=== Your assignment ===
A verbatim copy of the listing is what is needed, minus any pictures.

=== Given records ===
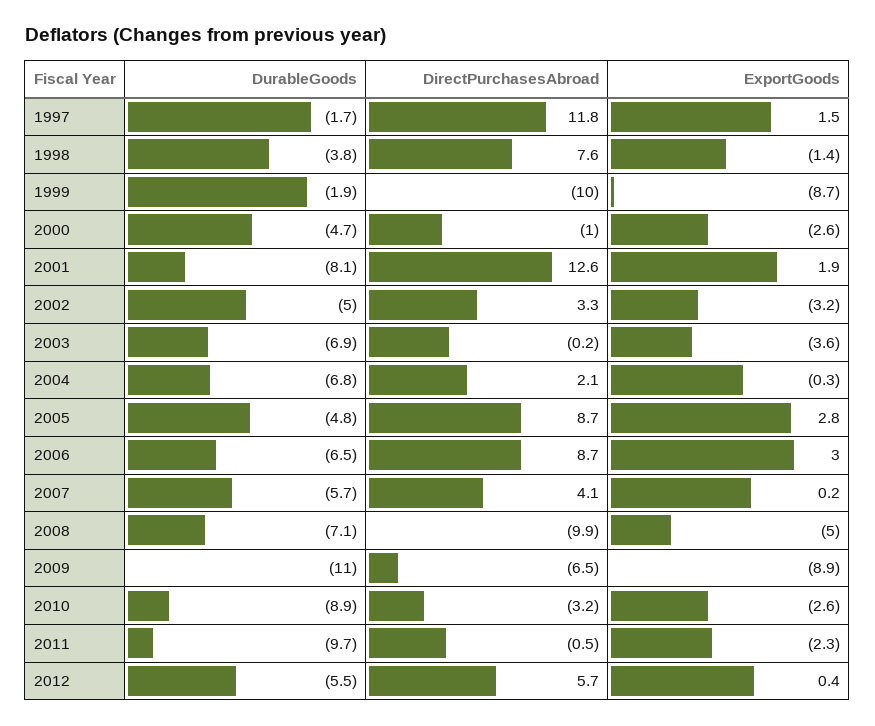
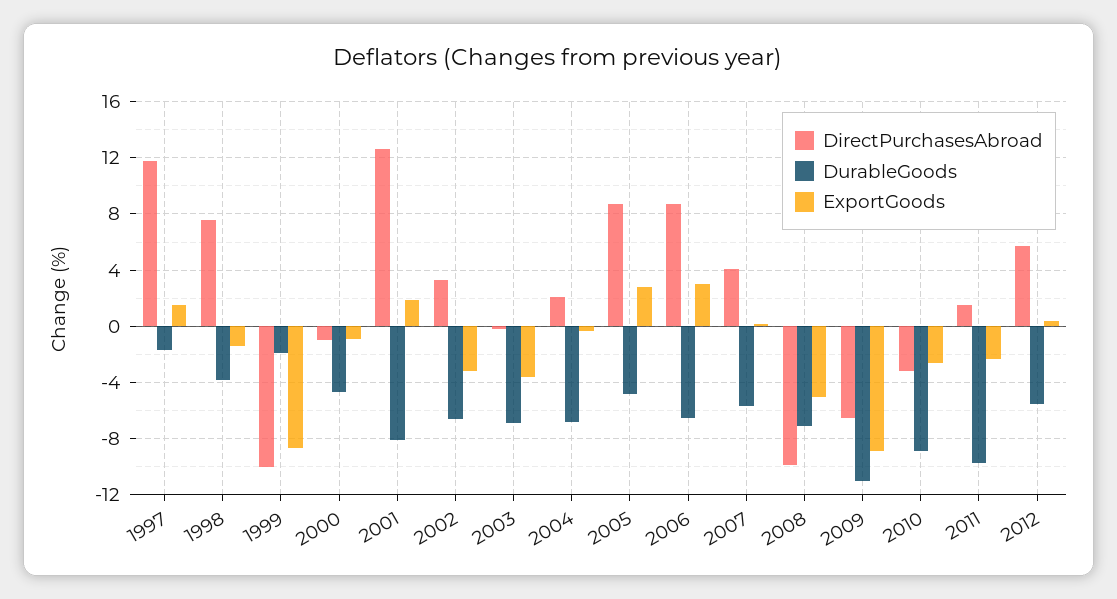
  {
    "DurableGoods": {
      "1997": -1.7,
      "1998": -3.8,
      "1999": -1.9,
      "2000": -4.7,
      "2001": -8.1,
-     "2002": -5,
+     "2002": -6.5,
      "2003": -6.9,
      "2004": -6.8,
      "2005": -4.8,
      "2006": -6.5,
      "2007": -5.7,
      "2008": -7.1,
      "2009": -11,
      "2010": -8.9,
      "2011": -9.7,
      "2012": -5.5
    },
    "DirectPurchasesAbroad": {
      "1997": 11.8,
      "1998": 7.6,
      "1999": -10,
      "2000": -1,
      "2001": 12.6,
      "2002": 3.3,
      "2003": -0.2,
      "2004": 2.1,
      "2005": 8.7,
      "2006": 8.7,
      "2007": 4.1,
      "2008": -9.9,
      "2009": -6.5,
      "2010": -3.2,
-     "2011": -0.5,
+     "2011": 1.5,
      "2012": 5.7
    },
    "ExportGoods": {
      "1997": 1.5,
      "1998": -1.4,
      "1999": -8.7,
-     "2000": -2.6,
+     "2000": -1,
      "2001": 1.9,
      "2002": -3.2,
      "2003": -3.6,
      "2004": -0.3,
      "2005": 2.8,
      "2006": 3,
      "2007": 0.2,
      "2008": -5,
      "2009": -8.9,
      "2010": -2.6,
      "2011": -2.3,
      "2012": 0.4
    }
  }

=== The answer ===
  {
    "DurableGoods": {
      "1997": -1.7,
      "1998": -3.8,
      "1999": -1.9,
      "2000": -4.7,
      "2001": -8.1,
-     "2002": -5,
+     "2002": -6.5,
      "2003": -6.9,
      "2004": -6.8,
      "2005": -4.8,
      "2006": -6.5,
      "2007": -5.7,
      "2008": -7.1,
      "2009": -11,
      "2010": -8.9,
      "2011": -9.7,
      "2012": -5.5
    },
    "DirectPurchasesAbroad": {
      "1997": 11.8,
      "1998": 7.6,
      "1999": -10,
      "2000": -1,
      "2001": 12.6,
      "2002": 3.3,
      "2003": -0.2,
      "2004": 2.1,
      "2005": 8.7,
      "2006": 8.7,
      "2007": 4.1,
      "2008": -9.9,
      "2009": -6.5,
      "2010": -3.2,
-     "2011": -0.5,
+     "2011": 1.5,
      "2012": 5.7
    },
    "ExportGoods": {
      "1997": 1.5,
      "1998": -1.4,
      "1999": -8.7,
-     "2000": -2.6,
+     "2000": -1,
      "2001": 1.9,
      "2002": -3.2,
      "2003": -3.6,
      "2004": -0.3,
      "2005": 2.8,
      "2006": 3,
      "2007": 0.2,
      "2008": -5,
      "2009": -8.9,
      "2010": -2.6,
      "2011": -2.3,
      "2012": 0.4
    }
  }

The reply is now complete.